THE SIMPSONS Season 15 DVD Review

A new DVD set reminds me why I still love The Simpsons and gives us some extra laughs exclusive to the new box set.

Fred Topelby Fred Topel

I am a lifelong fan of “The Simpsons.” Quite literally, the show has been on for more than 2/3s of my life. I actually have never missed an episode. Whether it was VHS or DVR, I always made sure I saw every Sunday’s new episode, and now there are over 500 of them.

I’ve also never thought the show stopped being funny. “The Simpsons” will always have new social benchmarks to address. Some of my favorite episodes involve Homer getting a flat screen TV and the immigration debate. Some “Simpsons” fans gave up during a perceived rough patch around season 12, and boy have they missed out. Season 13 was a particular favorite of mine, but now we’re over the hump on the DVD releases.

Season 15 is kind of a sweet spot, because it’s got some highlight episodes I love, but also plenty that I don’t remember. I’ve seen all 500+, and I could probably tell you everything about the first 200 or so, but at a certain point even I go hazy. So some of this DVD is a chance to watch “Simpsons” episodes again for the first time.

I think you’ll all remember Pie Man. Homer’s superhero alter ego made loving homage to the first Sam Raimi Spider-Man. There was another episode spoofing Catch Me If You Can as Homer and Marge tried to get away from Bart and Lisa. This is also the season where we again went back to Homer and Marge’s past, before they first met and they made that work emotionally and chronologically. I did not remember Homer taking the fall for Artie Ziff’s internet company, but it seems very timely for 8 years ago. I didn’t remember that they did an Evita spoof either.

Re-watching Season 15 episodes reminded me of all the little touches that always make “The Simpsons” what it is, no matter what season we’re in. Homer lights a flashlight on fire so he can go exploring with a flaming torch, and the flashlight behaves as a torch from there on out. There are freeze frames within freeze frames. They go to a video store (Lackluster Video back then), and it’s not only the fake titles you can read when you pause, but the blurry box covers are jokes too. You can see Star Wars: Episode II, The Ring and Titan A.E. (remember that one?) on the shelves.

One of my favorite parts of the “Simpsons” DVDs are the menu animations. Each disc features an animated loop of Simpsons characters pertaining to the episodes on that disc. These are all visual slapstick and you get four new pieces of “Simpsons” animation  in each collection. Season 15 has an Otto theme so they all take place with the characters sitting on the school bus. However, the best menu animation is a submenu bit between Otto and Pimple Faced Teen at a gas station.

I also love listening to all the audio commentaries on every episode.

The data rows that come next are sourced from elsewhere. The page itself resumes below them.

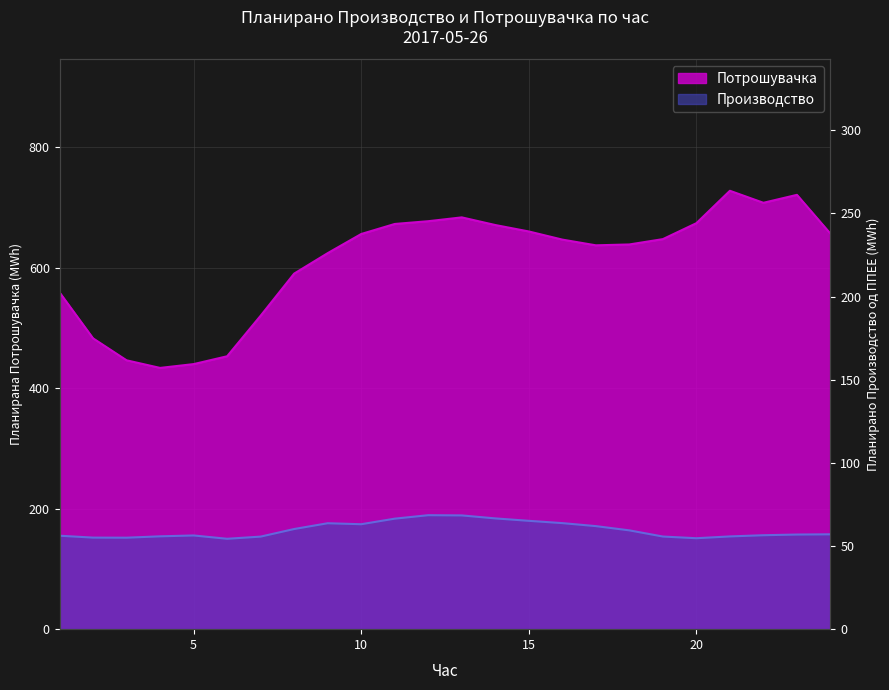

What is the value of the Планирано Производство од ППЕЕ point at the 6th from the left?

54.4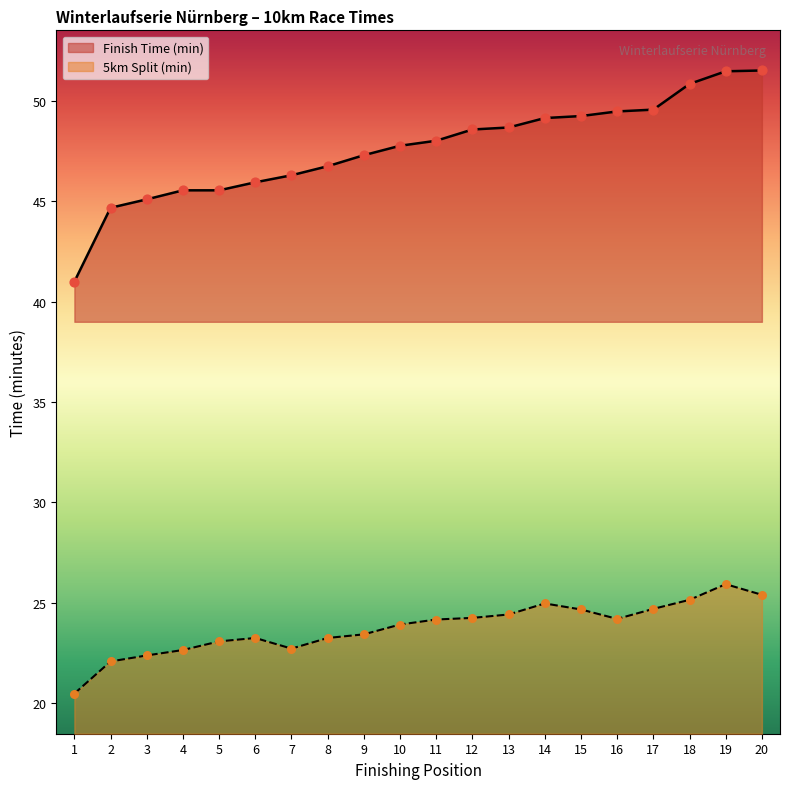

Which series reaches the minimum Y coordinate?

5km Split (min)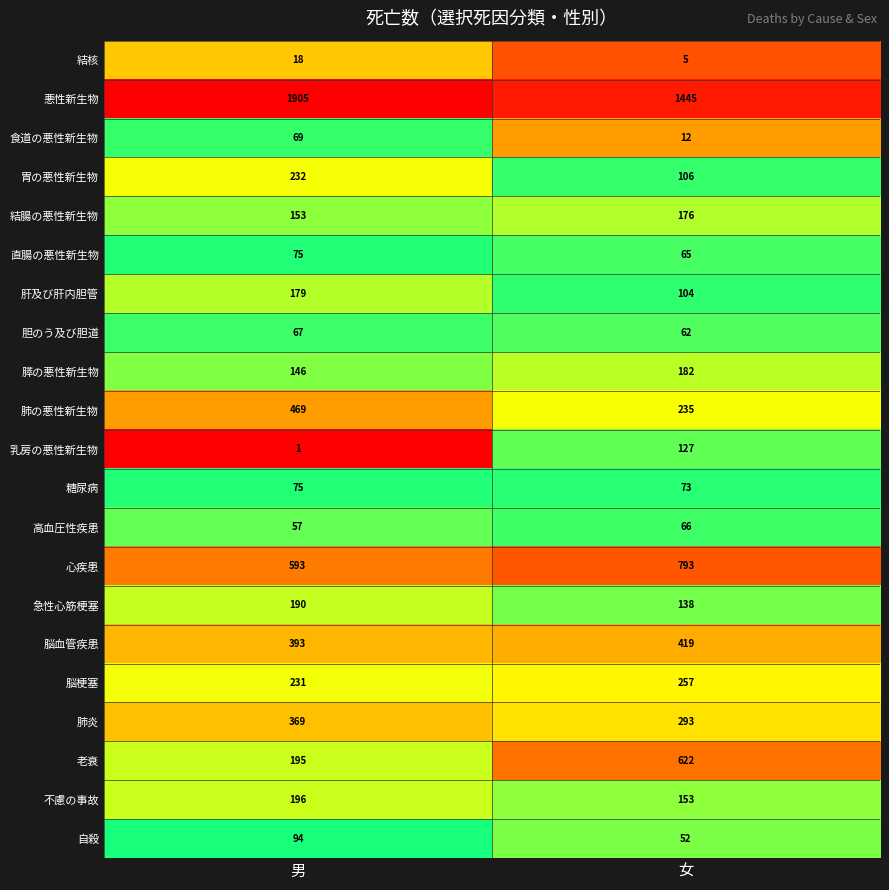

What is the sum of all 直腸の悪性新生物 values?

140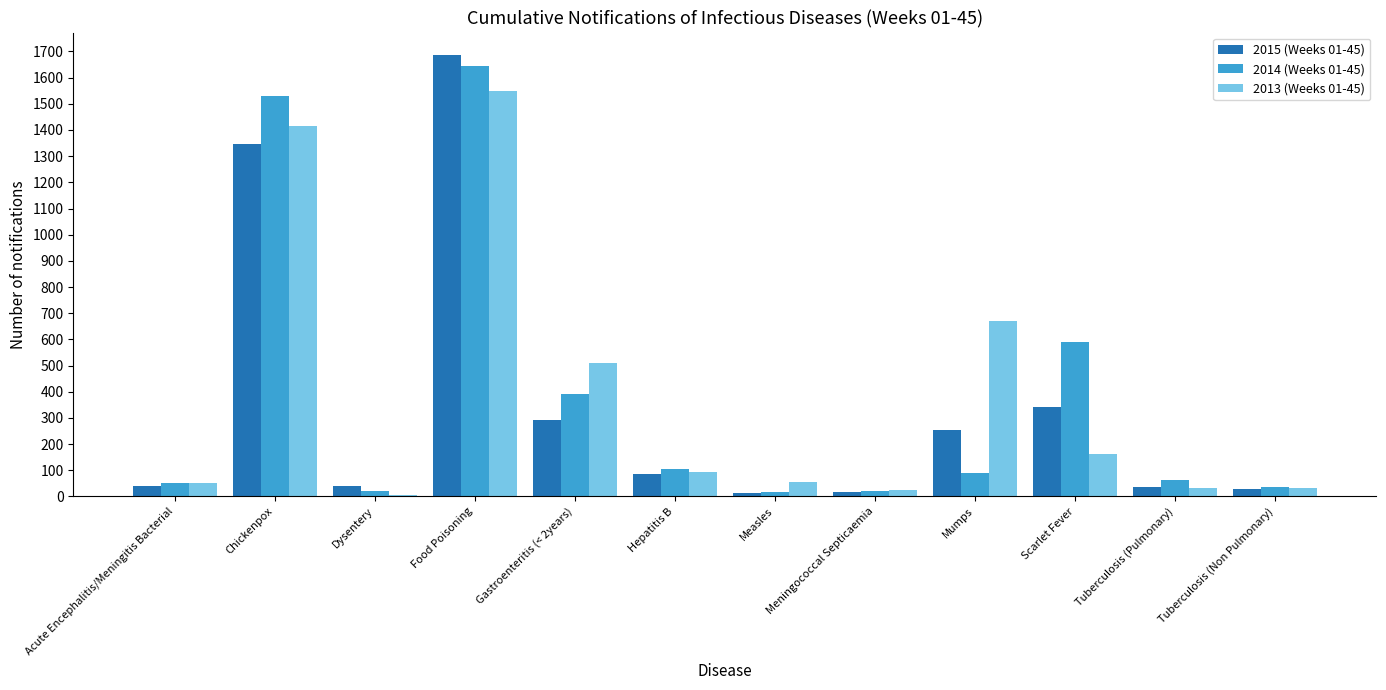

Is the value of 2013 (Weeks 01-45) at Food Poisoning greater than the value of 2014 (Weeks 01-45) at Tuberculosis (Pulmonary)?

Yes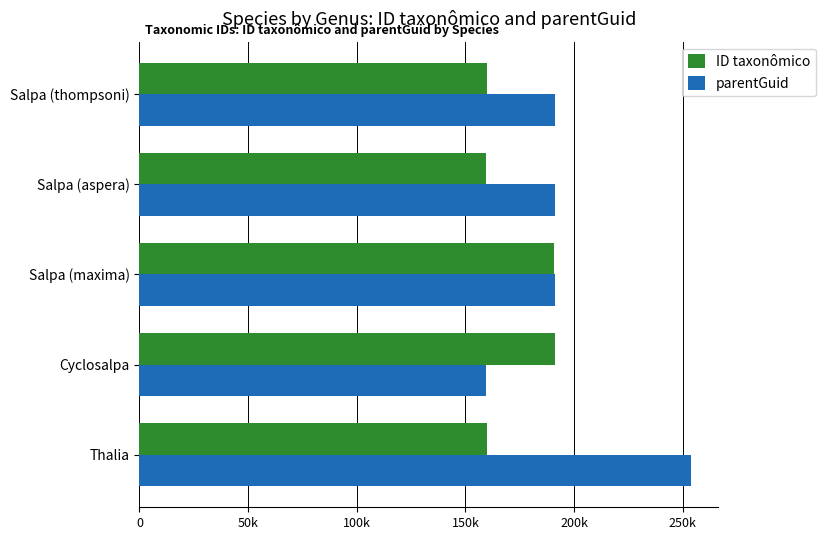

What are all the series names shown in the legend?

ID taxonômico, parentGuid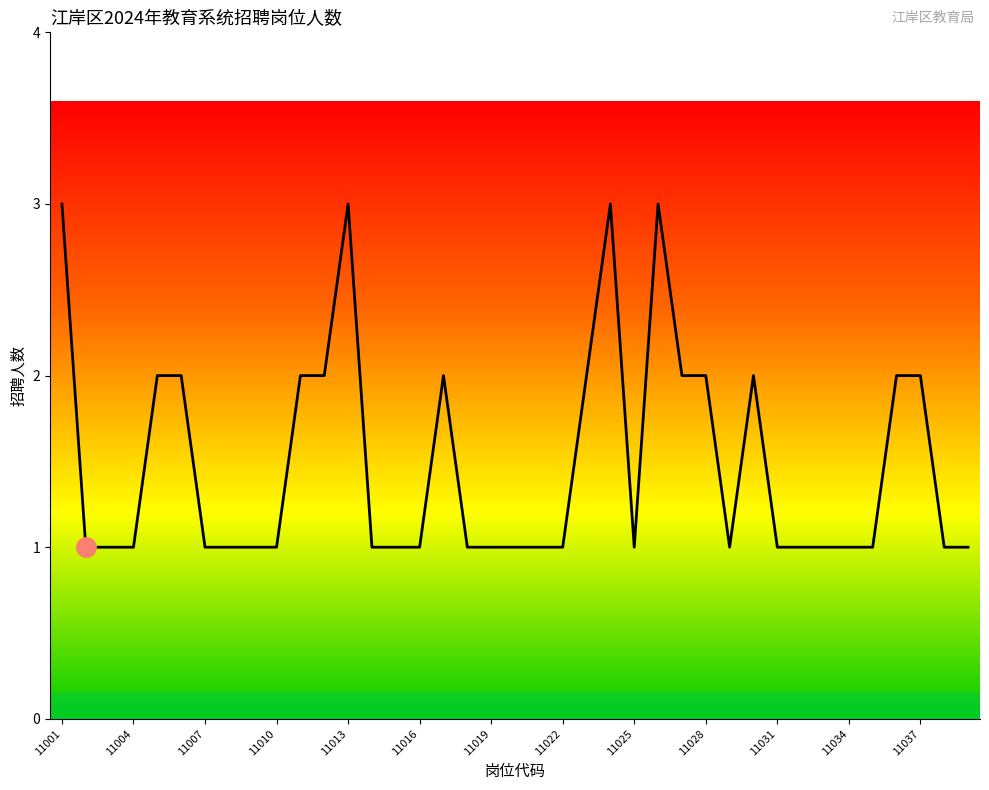

What is the greatest value displayed?

3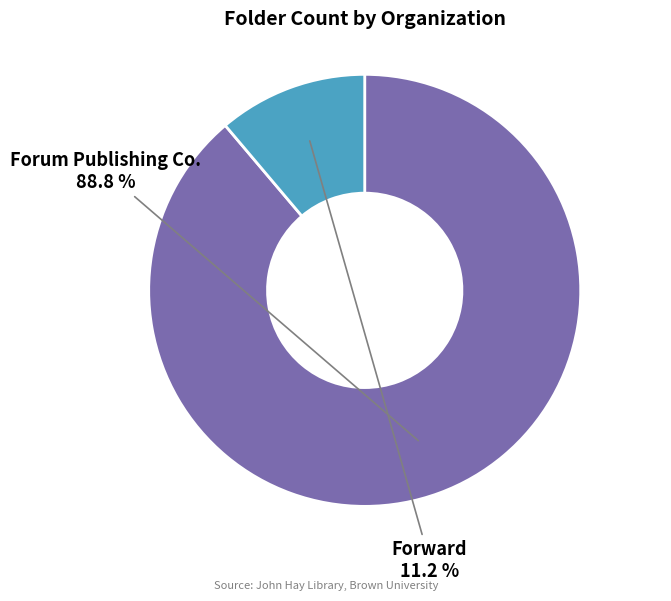

To the nearest percent, what is the combined percentage of Forward and Forum Publishing Co.?

100%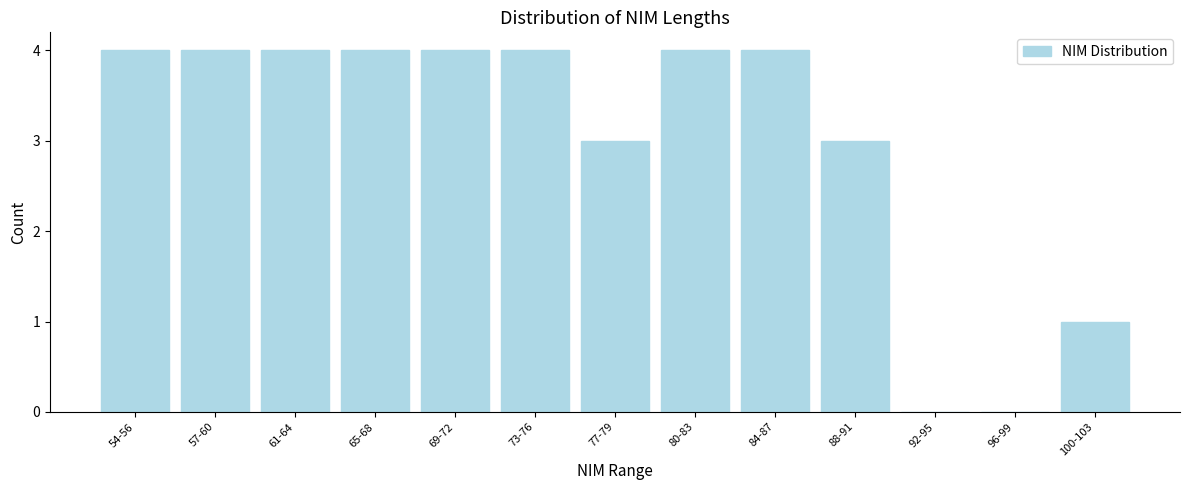

Reading left to right, extract all data points from this chart.

54-56=4	57-60=4	61-64=4	65-68=4	69-72=4	73-76=4	77-79=3	80-83=4	84-87=4	88-91=3	92-95=0	96-99=0	100-103=1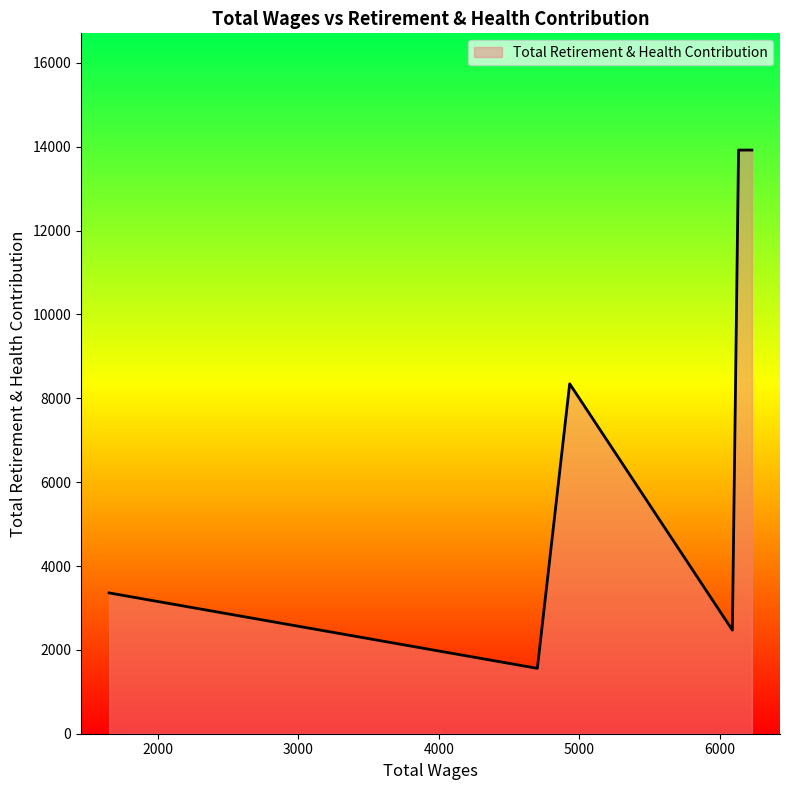

What is the maximum value shown in the chart?

13920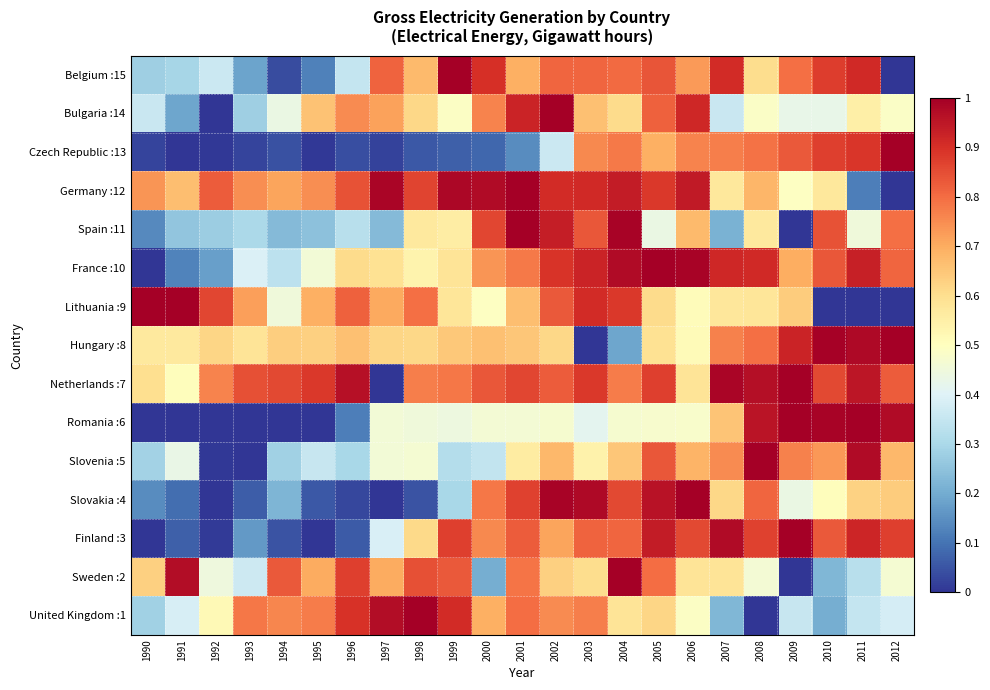

Rank the series at 1991 from lowest to highest value.

Czech Republic :13, Romania :6, Finland :3, Slovakia :4, France :10, Bulgaria :14, Spain :11, Belgium :15, United Kingdom :1, Slovenia :5, Netherlands :7, Hungary :8, Germany :12, Sweden :2, Lithuania :9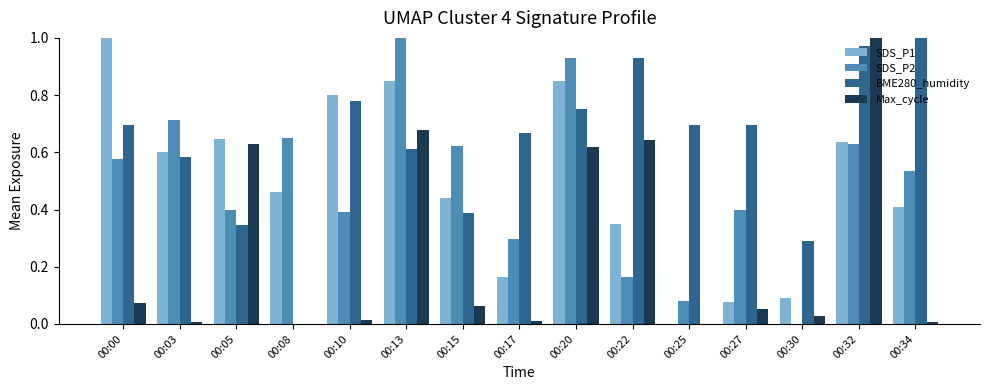

What is the sum of all BME280_humidity values?

9.4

It’s usually “Simpsons” regulars like Al Jean, Matt Groening, David Silverman and episode writers and directors. They all have great stories about where the ideas came from and how individual gags developed in the writer’s room. This season also introduces some celebrity commentators like Michael Moore and Jeff Nathanson. Moore is clearly a fan of the show and is kind of interviewing them. They want to talk to Nathanson about Spielberg and he clearly doesn’t want to talk about his film, but it’s cool that they got the screenwriter of Catch Me If You Can for an episode that spoofed the movie.

Other bonus features are a little light. The deleted scenes only run about eight minutes and none are memorable enough to stand out except maybe Cletus’s comment against (heh) the liberal media. There are commercials for Ritz and Mastercard I’ve never seen, but that’s my fault for not watching live TV anymore. Animation fans will appreciate “The Unusual Ones,” where the animators discuss homages they’ve paid to other animators over the years. “Living in the Moment” is just a gallery of stills from the 500th episode anniversary event and of course the usual introduction by Matt Groening sums up the season.

I’m also struck by how good these episodes look. This set is also available on Blu-ray, and HD is not going to add anything to standard definition shows (they didn’t go HD until season 20), but compared to the syndication airings we usually see, these are brightly colored with sharp lines.

“The Simpsons” The Complete 15th Season is a solid season of episodes with some nice extras. The greatest extra of all, the menu animation, isn’t even listed as a special feature. I’d get the season just for the episodes, so having menu animation and lively commentaries are already good bonuses for me, even if the other extras are a little light this time.